## WORK REQUIRED
Rewrite the entries as a numbered list, starting at the very first line and ending at the line containing "ସମାଜବିଜ୍ଞାନ", both included. Drop blank lines and leave the pictures out.

## EXTRACTED ENTRIES
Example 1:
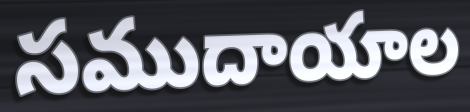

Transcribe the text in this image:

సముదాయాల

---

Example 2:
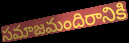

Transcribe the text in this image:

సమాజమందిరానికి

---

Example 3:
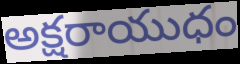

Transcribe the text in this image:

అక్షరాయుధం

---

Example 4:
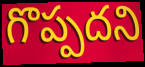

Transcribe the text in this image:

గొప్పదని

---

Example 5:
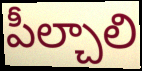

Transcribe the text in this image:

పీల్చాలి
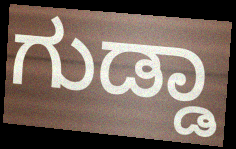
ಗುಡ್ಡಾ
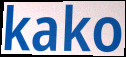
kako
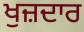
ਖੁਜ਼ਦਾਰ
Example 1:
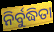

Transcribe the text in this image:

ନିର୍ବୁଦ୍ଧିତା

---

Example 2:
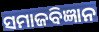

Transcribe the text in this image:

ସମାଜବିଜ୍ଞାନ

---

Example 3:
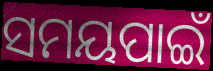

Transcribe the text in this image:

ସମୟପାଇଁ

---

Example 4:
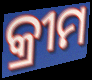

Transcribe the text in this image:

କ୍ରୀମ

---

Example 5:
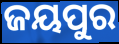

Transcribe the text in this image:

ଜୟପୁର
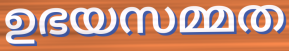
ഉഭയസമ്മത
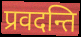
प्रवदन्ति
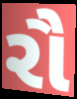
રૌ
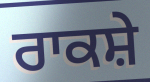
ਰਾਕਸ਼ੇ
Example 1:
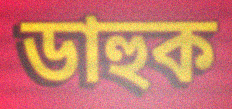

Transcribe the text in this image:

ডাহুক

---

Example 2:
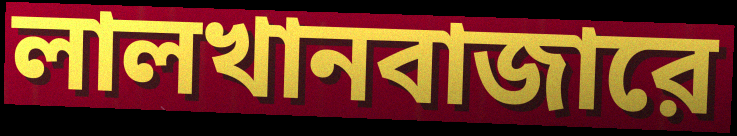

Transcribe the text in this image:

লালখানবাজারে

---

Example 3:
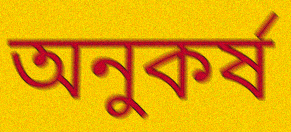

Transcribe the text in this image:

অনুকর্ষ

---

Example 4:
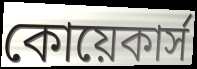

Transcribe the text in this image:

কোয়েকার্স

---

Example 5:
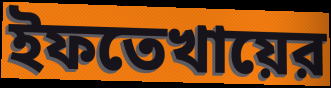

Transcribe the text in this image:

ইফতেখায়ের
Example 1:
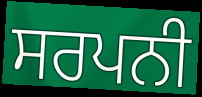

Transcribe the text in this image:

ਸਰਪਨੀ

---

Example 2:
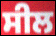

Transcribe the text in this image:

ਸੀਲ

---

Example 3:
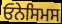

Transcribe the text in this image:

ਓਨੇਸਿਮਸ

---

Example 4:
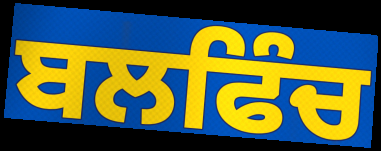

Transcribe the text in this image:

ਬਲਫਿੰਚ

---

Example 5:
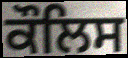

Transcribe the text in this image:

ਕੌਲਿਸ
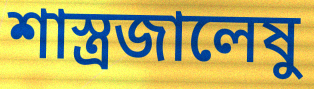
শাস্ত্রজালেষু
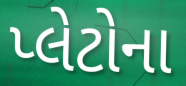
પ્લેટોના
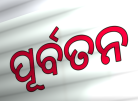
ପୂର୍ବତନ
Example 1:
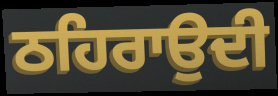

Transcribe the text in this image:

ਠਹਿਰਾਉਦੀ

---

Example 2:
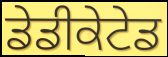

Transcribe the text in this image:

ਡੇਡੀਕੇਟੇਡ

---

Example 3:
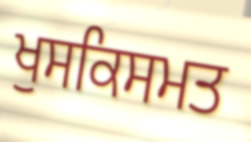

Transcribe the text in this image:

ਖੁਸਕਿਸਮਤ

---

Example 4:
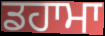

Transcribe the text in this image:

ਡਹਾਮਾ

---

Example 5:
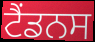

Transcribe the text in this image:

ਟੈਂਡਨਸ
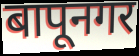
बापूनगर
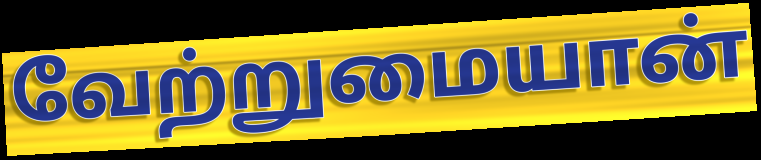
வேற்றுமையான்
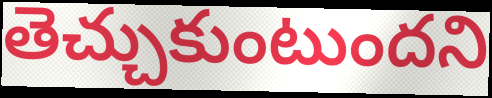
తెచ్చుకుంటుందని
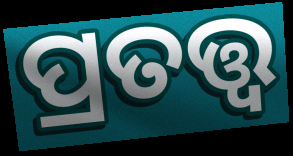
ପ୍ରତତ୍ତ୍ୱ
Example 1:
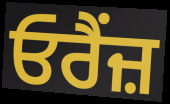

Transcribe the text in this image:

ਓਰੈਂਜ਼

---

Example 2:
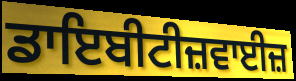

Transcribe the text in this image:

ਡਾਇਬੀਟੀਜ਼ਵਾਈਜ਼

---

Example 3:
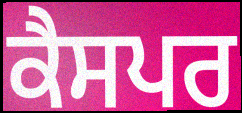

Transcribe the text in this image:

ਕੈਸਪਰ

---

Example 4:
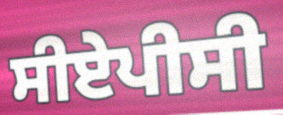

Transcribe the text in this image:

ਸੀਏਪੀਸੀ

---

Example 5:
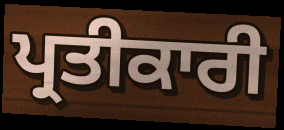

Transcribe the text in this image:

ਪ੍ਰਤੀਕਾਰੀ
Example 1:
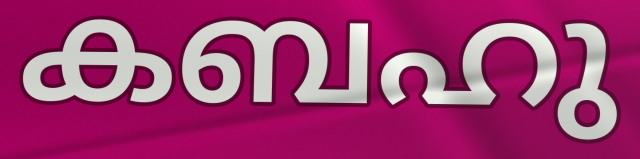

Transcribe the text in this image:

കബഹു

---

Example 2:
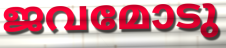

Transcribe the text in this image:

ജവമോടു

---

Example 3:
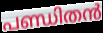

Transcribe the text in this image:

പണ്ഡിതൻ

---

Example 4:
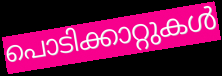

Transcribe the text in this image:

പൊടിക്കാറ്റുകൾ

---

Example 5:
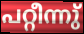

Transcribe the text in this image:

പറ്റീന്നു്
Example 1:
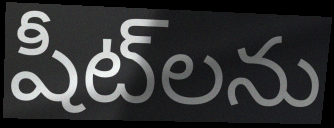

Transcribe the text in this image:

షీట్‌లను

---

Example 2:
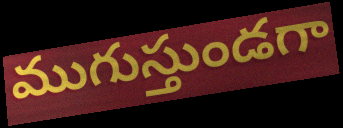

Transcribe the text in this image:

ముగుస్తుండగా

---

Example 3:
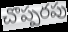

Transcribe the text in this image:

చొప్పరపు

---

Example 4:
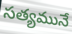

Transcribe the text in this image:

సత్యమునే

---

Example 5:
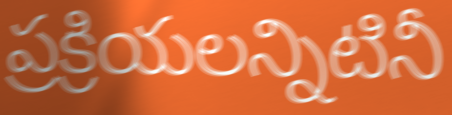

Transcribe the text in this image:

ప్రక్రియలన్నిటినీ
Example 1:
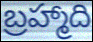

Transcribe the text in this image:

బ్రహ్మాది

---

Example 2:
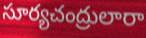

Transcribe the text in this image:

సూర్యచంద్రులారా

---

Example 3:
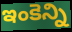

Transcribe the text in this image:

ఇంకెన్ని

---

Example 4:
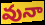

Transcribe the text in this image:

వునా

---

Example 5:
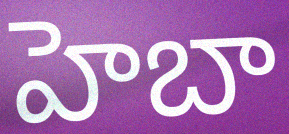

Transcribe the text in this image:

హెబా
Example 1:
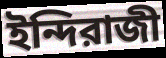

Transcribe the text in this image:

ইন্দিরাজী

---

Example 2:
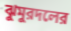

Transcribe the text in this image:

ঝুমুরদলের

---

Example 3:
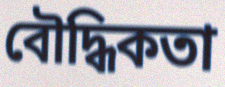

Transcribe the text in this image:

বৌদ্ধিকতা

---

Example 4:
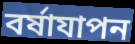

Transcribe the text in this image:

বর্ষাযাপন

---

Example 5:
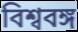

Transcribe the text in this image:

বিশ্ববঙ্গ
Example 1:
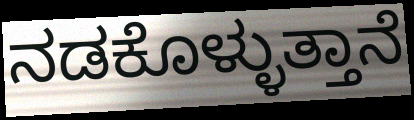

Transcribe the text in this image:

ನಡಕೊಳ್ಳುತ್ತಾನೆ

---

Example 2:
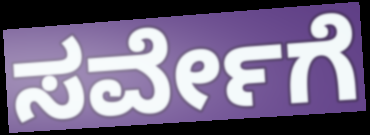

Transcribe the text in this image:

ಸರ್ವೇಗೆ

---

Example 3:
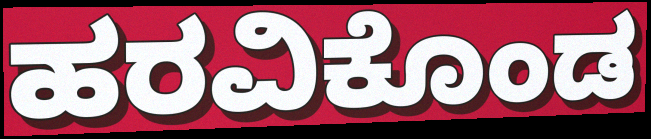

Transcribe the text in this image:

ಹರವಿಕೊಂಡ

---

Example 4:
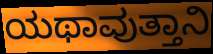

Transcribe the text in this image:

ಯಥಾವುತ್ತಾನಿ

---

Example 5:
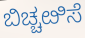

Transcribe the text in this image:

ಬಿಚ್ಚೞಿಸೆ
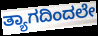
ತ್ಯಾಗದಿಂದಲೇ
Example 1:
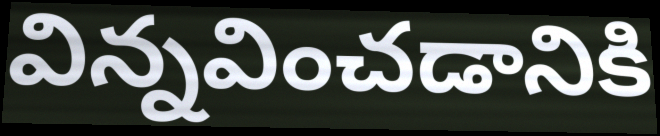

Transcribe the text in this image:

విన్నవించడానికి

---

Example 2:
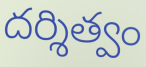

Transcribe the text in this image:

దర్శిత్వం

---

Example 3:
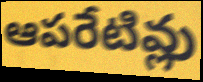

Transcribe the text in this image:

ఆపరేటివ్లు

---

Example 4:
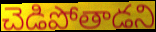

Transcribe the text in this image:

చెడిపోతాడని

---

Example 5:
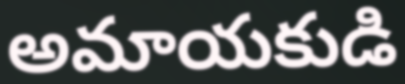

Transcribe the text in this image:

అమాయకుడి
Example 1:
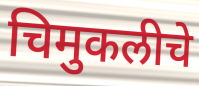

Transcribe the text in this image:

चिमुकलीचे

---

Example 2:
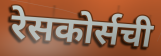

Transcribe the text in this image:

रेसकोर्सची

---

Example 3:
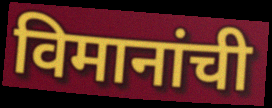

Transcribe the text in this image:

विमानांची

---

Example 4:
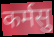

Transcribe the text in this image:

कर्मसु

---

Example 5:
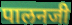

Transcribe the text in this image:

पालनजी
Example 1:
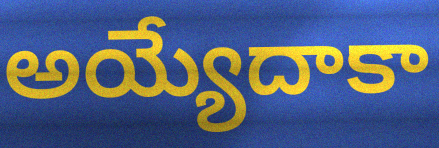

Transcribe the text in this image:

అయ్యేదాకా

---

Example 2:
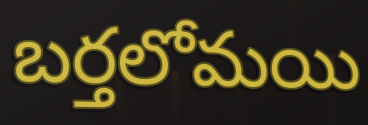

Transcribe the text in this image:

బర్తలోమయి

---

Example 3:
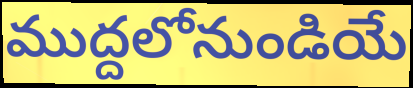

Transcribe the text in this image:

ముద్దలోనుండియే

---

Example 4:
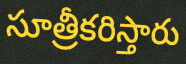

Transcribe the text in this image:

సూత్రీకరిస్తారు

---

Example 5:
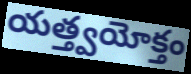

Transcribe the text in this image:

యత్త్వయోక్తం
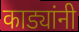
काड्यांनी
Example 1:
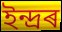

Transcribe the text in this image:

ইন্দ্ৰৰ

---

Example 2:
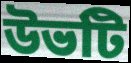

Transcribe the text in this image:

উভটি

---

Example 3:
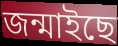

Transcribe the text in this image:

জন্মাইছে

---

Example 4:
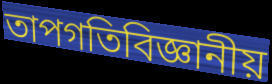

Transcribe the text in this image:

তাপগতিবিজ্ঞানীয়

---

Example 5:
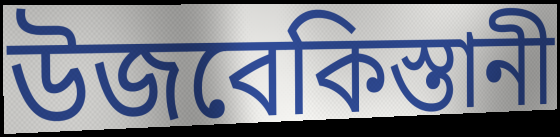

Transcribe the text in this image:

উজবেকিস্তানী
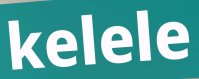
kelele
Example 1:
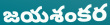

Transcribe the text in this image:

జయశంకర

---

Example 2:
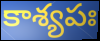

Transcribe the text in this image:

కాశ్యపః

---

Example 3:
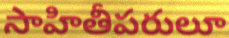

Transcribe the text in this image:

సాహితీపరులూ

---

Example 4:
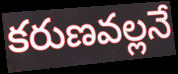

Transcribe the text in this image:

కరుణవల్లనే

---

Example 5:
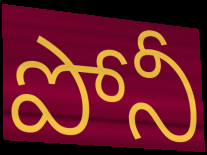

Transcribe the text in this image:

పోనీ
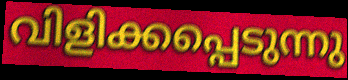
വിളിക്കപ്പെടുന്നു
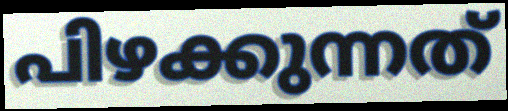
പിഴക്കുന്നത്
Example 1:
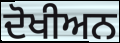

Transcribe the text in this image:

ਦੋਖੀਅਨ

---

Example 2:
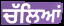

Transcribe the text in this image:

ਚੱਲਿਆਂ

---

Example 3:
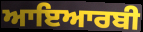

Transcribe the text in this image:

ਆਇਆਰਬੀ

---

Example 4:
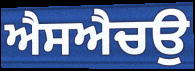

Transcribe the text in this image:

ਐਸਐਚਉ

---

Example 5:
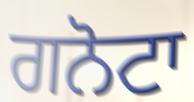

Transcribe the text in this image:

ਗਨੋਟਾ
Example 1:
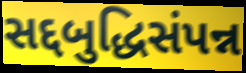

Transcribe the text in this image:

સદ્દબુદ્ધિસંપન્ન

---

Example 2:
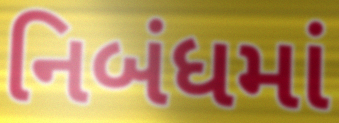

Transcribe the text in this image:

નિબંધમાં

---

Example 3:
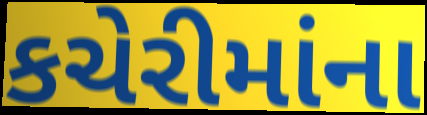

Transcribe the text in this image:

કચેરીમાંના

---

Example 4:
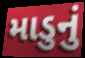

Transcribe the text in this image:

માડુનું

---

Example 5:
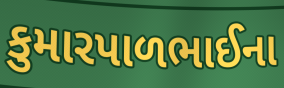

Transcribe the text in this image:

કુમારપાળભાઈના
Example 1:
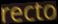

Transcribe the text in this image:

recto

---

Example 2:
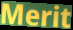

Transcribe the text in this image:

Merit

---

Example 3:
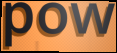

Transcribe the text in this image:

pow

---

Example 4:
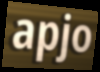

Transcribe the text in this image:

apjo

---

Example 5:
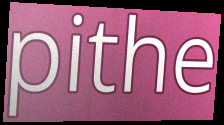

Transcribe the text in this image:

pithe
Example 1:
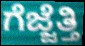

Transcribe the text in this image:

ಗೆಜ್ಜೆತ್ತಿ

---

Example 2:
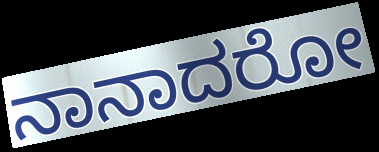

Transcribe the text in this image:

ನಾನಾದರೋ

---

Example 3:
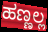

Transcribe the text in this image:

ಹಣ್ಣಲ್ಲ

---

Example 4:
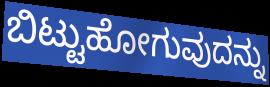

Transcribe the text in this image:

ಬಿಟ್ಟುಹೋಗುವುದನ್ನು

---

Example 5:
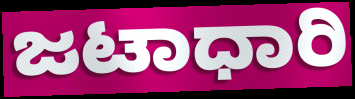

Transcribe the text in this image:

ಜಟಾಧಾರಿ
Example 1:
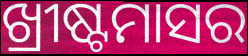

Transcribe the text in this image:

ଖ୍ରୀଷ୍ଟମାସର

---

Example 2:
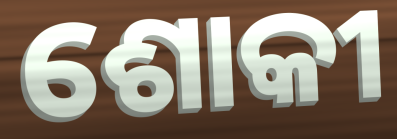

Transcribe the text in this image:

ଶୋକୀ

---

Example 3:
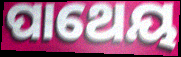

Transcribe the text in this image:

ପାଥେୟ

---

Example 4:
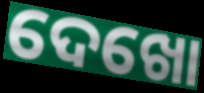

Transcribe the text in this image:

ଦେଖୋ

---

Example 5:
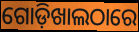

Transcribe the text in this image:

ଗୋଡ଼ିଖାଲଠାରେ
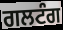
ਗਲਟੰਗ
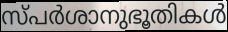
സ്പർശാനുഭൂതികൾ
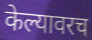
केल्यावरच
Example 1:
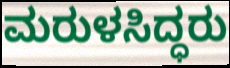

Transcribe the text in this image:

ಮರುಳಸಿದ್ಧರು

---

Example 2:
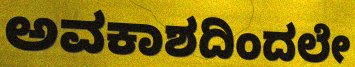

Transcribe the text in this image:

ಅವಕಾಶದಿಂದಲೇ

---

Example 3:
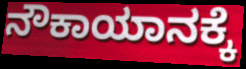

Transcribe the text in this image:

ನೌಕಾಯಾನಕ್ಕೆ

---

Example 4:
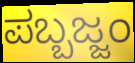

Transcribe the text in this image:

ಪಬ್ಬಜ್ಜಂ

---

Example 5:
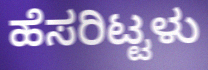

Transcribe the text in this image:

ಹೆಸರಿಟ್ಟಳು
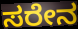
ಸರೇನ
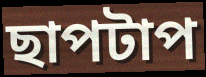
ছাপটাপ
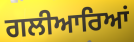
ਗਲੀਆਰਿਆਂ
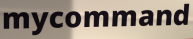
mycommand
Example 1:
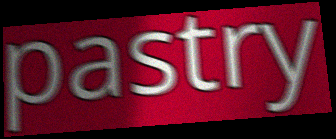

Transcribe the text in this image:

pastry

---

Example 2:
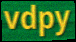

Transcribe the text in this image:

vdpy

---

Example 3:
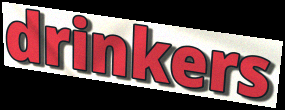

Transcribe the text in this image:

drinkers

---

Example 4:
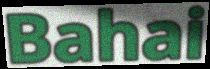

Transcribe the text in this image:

## EXPECTED ANSWER
1. Example 1:
2. Transcribe the text in this image:
3. సముదాయాల
4. ---
5. Example 2:
6. Transcribe the text in this image:
7. సమాజమందిరానికి
8. ---
9. Example 3:
10. Transcribe the text in this image:
11. అక్షరాయుధం
12. ---
13. Example 4:
14. Transcribe the text in this image:
15. గొప్పదని
16. ---
17. Example 5:
18. Transcribe the text in this image:
19. పీల్చాలి
20. ಗುಡ್ಡಾ
21. kako
22. ਖੁਜ਼ਦਾਰ
23. Example 1:
24. Transcribe the text in this image:
25. ନିର୍ବୁଦ୍ଧିତା
26. ---
27. Example 2:
28. Transcribe the text in this image:
29. ସମାଜବିଜ୍ଞାନ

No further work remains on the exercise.